Can you tell us a little about your writing philosophy?
I have stumbled upon two compelling characters, one black and one white, from opposite sides of the tracks, and I've managed to develop three, I think, interesting story lines which bring the two men together and cause them to discover that they have more in common than either man realizes.  I don't know yet whether I can create more interesting stories involving these characters or whether I will have to move on to others.  Either way, I will write what interests me when I am in the mood to write, i.e.,, when the muse arrives.  I don't force myself to write for a set number of hours every day or at the same time every day.  That is too much like work, which I did for 37 years.  Now is the time for relaxation and writing when I feel like it is relaxing.

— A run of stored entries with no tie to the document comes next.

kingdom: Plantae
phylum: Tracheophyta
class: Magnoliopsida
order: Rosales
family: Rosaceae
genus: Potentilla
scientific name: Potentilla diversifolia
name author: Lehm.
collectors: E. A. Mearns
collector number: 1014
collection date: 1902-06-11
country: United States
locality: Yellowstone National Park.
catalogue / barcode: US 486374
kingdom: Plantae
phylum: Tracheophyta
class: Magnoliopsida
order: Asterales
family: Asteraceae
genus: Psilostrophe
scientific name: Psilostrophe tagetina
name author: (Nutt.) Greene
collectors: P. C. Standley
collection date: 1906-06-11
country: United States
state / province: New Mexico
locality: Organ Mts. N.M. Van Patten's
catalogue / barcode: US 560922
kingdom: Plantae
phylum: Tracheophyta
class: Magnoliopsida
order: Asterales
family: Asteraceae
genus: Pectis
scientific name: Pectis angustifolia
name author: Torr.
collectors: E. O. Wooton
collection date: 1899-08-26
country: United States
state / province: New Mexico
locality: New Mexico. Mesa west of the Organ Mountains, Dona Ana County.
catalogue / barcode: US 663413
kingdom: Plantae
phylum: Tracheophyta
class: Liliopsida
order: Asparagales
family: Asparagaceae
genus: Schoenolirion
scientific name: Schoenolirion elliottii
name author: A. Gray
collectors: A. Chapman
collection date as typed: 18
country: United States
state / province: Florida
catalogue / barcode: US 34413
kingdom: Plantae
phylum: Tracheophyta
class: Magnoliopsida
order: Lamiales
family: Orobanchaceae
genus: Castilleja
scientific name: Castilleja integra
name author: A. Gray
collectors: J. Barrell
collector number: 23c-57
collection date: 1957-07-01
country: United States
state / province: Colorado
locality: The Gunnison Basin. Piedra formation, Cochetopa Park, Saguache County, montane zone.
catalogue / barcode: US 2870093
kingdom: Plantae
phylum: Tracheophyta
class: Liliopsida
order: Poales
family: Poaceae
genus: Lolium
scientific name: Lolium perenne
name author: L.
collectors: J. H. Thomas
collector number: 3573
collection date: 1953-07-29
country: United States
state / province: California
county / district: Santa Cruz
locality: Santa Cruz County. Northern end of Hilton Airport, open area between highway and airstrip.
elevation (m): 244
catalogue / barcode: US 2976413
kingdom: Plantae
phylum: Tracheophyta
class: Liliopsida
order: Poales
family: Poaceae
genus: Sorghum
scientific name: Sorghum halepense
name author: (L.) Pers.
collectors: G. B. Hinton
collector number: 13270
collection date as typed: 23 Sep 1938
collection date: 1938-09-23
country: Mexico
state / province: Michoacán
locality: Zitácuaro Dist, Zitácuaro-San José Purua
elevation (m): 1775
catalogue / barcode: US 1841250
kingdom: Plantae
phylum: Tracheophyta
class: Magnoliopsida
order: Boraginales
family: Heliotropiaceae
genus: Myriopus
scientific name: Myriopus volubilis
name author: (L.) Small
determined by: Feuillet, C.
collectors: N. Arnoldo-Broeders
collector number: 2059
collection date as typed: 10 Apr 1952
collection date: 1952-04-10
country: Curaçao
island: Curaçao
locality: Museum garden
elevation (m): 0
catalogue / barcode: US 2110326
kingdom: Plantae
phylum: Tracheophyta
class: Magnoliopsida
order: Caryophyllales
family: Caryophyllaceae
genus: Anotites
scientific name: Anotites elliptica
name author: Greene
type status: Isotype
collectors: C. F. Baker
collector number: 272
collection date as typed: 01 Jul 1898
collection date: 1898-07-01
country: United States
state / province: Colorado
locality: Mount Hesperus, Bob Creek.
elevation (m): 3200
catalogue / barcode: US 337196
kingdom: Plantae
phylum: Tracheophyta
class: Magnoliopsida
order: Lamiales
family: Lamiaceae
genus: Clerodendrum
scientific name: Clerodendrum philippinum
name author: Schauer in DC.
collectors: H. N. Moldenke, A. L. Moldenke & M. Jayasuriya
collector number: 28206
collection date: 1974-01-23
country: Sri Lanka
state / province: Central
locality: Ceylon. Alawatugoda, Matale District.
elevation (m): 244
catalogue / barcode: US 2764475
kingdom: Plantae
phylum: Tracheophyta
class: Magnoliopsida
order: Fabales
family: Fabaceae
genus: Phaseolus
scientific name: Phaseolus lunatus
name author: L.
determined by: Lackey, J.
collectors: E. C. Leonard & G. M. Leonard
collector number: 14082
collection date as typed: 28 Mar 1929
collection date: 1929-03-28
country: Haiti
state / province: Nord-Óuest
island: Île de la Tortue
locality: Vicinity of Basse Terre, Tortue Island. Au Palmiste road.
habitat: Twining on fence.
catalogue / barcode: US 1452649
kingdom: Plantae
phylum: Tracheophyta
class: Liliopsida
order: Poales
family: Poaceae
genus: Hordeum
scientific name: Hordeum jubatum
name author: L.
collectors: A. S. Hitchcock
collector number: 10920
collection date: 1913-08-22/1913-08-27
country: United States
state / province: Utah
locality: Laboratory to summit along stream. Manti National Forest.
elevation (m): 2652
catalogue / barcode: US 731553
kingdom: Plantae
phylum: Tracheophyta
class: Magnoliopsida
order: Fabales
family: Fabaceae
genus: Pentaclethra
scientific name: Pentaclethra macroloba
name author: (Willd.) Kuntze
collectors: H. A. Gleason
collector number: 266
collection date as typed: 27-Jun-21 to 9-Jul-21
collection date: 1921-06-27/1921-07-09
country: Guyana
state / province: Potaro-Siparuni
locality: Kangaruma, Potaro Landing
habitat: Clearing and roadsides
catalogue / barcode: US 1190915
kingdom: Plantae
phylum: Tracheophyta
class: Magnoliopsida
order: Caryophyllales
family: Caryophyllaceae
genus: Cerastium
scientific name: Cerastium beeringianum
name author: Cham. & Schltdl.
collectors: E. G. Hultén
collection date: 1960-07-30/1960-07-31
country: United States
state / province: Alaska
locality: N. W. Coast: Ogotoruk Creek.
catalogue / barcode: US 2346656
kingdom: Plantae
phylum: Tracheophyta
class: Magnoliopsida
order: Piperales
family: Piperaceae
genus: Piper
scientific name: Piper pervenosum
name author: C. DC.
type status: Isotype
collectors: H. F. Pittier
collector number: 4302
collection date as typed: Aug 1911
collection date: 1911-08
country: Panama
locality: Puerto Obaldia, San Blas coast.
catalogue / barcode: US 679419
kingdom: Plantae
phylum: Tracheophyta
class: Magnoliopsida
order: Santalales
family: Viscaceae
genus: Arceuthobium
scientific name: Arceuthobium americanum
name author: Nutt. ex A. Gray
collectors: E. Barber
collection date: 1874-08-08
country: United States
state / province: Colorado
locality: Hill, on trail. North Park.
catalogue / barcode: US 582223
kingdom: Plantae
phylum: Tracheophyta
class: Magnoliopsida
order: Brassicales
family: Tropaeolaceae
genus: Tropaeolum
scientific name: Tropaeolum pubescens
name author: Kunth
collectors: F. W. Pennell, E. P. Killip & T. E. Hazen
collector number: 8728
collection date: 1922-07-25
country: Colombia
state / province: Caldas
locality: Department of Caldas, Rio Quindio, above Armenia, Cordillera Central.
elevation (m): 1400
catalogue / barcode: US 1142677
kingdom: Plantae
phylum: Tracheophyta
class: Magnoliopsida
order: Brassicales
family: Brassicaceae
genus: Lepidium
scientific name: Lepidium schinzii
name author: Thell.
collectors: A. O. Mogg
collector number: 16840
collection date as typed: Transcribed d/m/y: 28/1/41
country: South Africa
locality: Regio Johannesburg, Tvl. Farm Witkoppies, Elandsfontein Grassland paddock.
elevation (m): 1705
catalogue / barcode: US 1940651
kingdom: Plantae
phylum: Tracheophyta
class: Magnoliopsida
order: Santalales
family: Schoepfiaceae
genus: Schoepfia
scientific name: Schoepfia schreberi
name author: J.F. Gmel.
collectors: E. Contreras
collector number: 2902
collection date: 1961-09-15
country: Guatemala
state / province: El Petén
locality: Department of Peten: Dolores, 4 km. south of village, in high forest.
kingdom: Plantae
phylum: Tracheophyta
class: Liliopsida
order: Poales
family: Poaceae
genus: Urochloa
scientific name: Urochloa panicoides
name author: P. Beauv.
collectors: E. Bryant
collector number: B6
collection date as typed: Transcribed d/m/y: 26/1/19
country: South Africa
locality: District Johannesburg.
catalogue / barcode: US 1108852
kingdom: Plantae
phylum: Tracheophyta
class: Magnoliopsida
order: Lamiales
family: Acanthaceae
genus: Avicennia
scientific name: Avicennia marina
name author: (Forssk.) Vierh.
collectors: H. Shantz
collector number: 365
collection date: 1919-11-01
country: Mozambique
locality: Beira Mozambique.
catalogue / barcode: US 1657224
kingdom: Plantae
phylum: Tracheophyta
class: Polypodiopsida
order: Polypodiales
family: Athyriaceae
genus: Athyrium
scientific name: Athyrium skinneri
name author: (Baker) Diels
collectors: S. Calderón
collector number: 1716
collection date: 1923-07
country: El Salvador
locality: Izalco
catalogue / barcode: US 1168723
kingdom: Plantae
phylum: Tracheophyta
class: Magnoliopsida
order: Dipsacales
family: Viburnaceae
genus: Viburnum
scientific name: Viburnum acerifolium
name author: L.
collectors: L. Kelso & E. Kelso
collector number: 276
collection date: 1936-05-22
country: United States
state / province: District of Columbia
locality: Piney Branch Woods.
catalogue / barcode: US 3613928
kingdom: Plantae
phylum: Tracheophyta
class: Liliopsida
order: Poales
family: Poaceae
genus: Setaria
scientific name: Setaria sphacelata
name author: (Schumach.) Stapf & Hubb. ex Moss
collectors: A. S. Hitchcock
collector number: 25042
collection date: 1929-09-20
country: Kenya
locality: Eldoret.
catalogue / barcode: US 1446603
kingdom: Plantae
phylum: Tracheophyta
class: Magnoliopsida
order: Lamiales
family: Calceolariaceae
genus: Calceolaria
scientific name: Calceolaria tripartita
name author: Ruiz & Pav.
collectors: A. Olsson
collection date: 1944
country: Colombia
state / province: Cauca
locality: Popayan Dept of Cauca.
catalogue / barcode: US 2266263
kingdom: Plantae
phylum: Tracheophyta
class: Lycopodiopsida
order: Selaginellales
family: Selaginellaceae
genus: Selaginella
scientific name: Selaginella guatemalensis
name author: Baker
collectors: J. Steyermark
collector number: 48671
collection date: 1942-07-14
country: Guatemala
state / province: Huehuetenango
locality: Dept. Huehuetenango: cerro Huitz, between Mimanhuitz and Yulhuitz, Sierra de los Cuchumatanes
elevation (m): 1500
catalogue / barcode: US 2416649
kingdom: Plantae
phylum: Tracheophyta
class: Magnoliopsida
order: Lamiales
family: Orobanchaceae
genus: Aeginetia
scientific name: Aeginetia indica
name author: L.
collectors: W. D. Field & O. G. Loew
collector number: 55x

Have you ever tried writing in any other genres?
Besides my legal treatise, Ohio Insurance Coverage, I have not.  That said, I think I'd like to try literary fiction some day.  Some of the most memorable novels I've read fall into that genre.  Some that come to mind include From Here to Eternity, An American Tragedy, Of Human Bondage, The Naked and the Dead, and For Whom the Bell Tolls.

Do you have any interesting writing-related anecdotes to share?
E.L. Doctorow was such a perfectionist that even a note to his daughter's teacher explaining why she'd missed a day from school took him forever to write.  One morning after he had struggled with the note for so long that his daughter was about to miss her bus, his wife relieved him of the chore and dashed off the note, consisting of only a couple of sentences, in a matter of seconds.  I fear that I share this trait with Doctorow, although he is not a bad writer with whom to have something in common, even if it is a failing.  I don't know who said this first but it applies to Doctorow and yours truly: "Writing is easy.  All you have to do is sit down in front of a blank sheet of paper and open a vein."